We must fund access to education, training, safety, and opportunities to facilitate a move toward gender equity if we are to accelerate the rate of progress. And there needs to be accountability and incentivization from top to bottom in organizations.

Parents, caregivers, and teachers, from the very beginning, must instill a sense of worth, value, resourcefulness and resilience in our girls.

You are a person of great influence. If you could inspire a movement that would bring the most amount of good to the most amount of people, what would that be? You never know what your idea can trigger. 🙂

We must restore trust in the capital markets to be a part of the solution to the world’s greatest challenges as expressed by the SDGs, rather than part of the problem. ALL investing should be sustainable and impact investing.

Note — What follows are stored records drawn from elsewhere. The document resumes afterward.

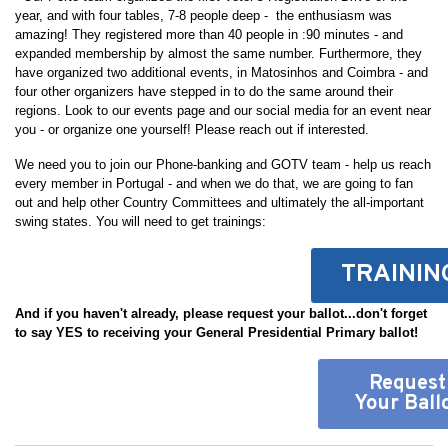
year, and with four tables, 7-8 people deep - the enthusiasm was
amazing! They registered more than 40 people in :90 minutes - and
expanded membership by almost the same number. Furthermore, they
have organized two additional events, in Matosinhos and Coimbra - and
four other organizers have stepped in to do the same around their
regions. Look to our events page and our social media for an event near
you - or organize one yourself! Please reach out if interested.
We need you to join our Phone-banking and GOTV team - help us reach
every member in Portugal - and when we do that, we are going to fan
out and help other Country Committees and ultimately the all-important
swing states. You will need to get trainings:
TRAININ
And if you haven't already, please request your ballot...don't forget
to say YES to receiving your General Presidential Primary ballot!
Request
Your Ball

Can you please give us your favorite “Life Lesson Quote”? Can you share how that was relevant to you in your life?

“There is no justice until those who are unaffected are as outraged as those who are affected” — Benjamin Franklin

I’m fighting against climate change, knowing that the world’s poorest people are disproportionately more affected than I am. I’m fighting against wealth and income inequality, even while I have been privileged. I am fighting for racial justice as a white woman, and for veterans’ justice while I have not served in the military. My weapon is capitalism.

We are very blessed that some of the biggest names in Business, VC funding, Sports, and Entertainment read this column. Is there a person in the world, or in the US whom you would love to have a private breakfast or lunch with, and why? He or she might see this, especially if we tag them. 🙂

I would love to meet Ellen DeGeneres because she is awesome and because she’s working to save the gorillas.

Thank you for all of these great insights!